22. Hukuk Dairesi 2019/3602 E. , 2019/11027 K.
"İçtihat Metni"MAHKEMESİ :İş Mahkemesi
DAVA TÜRÜ : ALACAK
Taraflar arasında görülen dava sonucunda verilen kararın, temyizen incelenmesi davalı vekili tarafından istenilmekle, temyiz talebinin süresinde olduğu anlaşıldı. Dava dosyası için Tetkik Hakimi ... tarafından düzenlenen rapor dinlendikten sonra dosya incelendi, gereği konuşulup düşünüldü:
Y A R G I T A Y K A R A R I
Davacı İsteminin Özeti:
Davacı vekili; müvekkilinin davalı işyerinde taşeron şirket elemanı olarak çalışırken ücretlerinin ödenmemesi, işveren tarafından kendi isteği ile ayrılmasını sağlamak amacı ile yoğun bir şekilde çalıştırılması sebeplerinden dolayı iş sözleşmesini sona erdirdiğini iddia ederek kıdem tazminatı ile fazla mesai, ulusal bayram genel tatil ve yıllık izin ücret alacaklarının davalıdan tahsiline karar verilmesini talep etmiştir.
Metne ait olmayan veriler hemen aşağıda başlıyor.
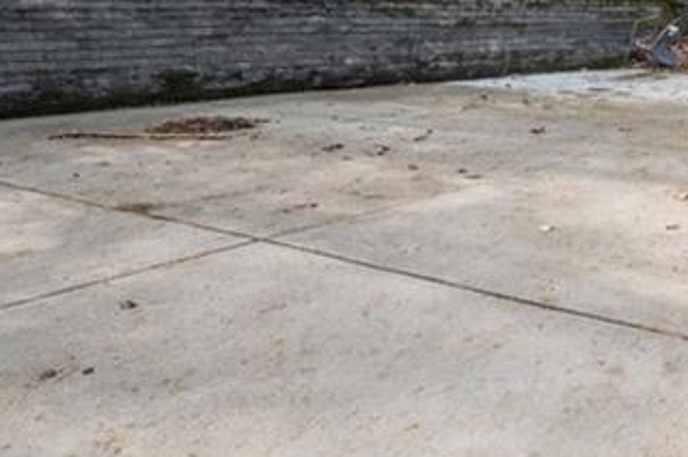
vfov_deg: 28.2
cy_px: 12
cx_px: 701
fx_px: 859
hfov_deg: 38.3
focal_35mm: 45
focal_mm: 14
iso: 400
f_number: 8
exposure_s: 1/25
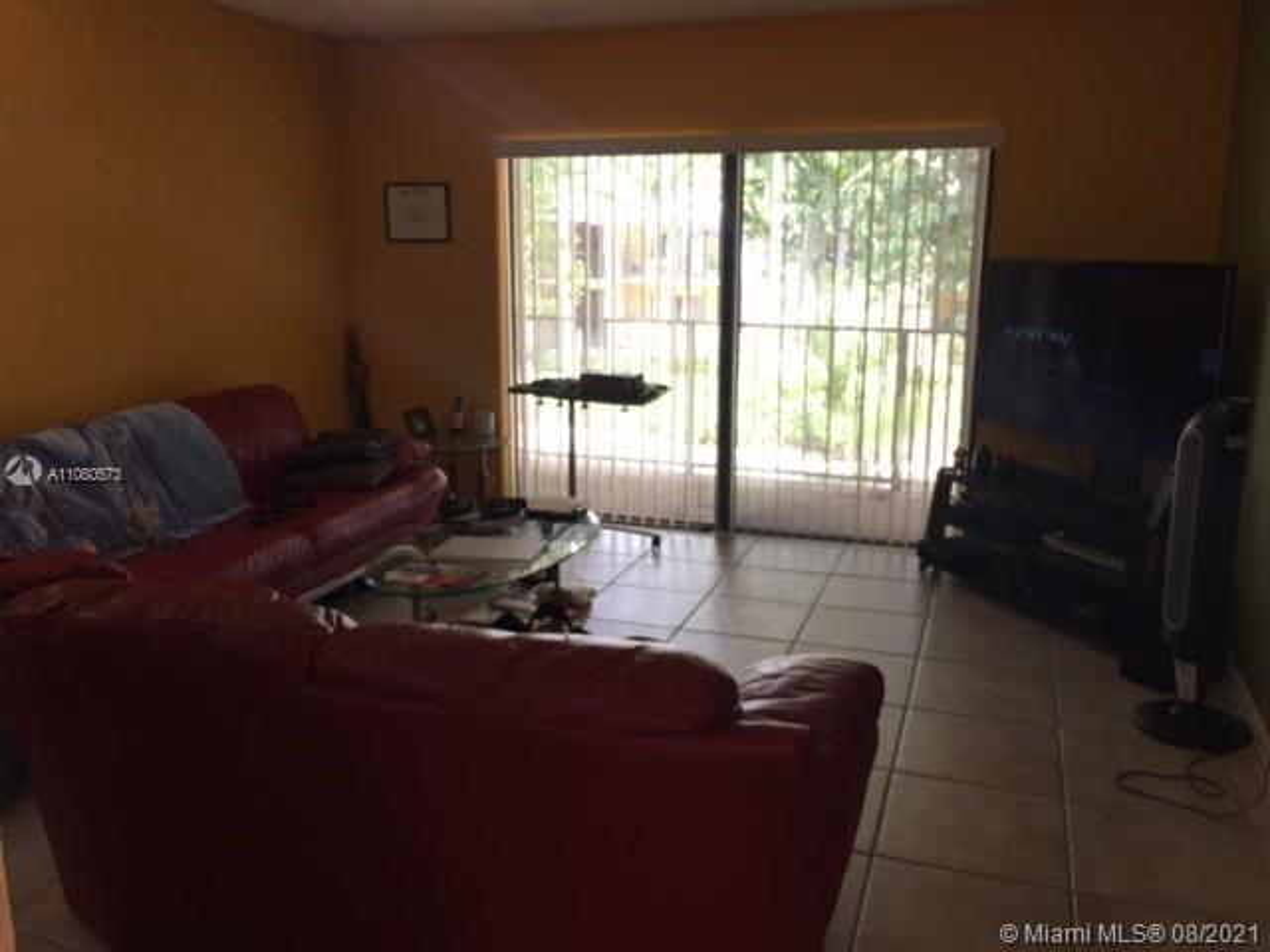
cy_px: 476
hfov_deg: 61.7
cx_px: 635
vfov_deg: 48.2
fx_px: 1064
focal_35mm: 29
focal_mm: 4.15
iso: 32
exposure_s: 1/30
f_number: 2.2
Davalı Savunmasının Özeti:
Davalı vekili; davacının şirketlerinde çalışmadığını, dava dışı şirket işçisi olduğunu bu nedenle müvekkiline husumet yöneltilemeyeceğini savunarak davanın reddini istemiştir.
Mahkeme Kararının Özeti:
Mahkemece, davacının istifa ederek işten ayrıldığı ve ibranamede tüm alacaklarını aldığını beyan ettiği gerekçesi ile davanın tümden reddine karar verilmiştir. Kararın, davacı vekili tarafından temyiz edilmesi üzerine Dairemizin 07.05.2018 tarihli ilamıyla karar bozulmuş bozma ilamına uyan Mahkemece davanın kısmen kabulüne karar verilmiştir.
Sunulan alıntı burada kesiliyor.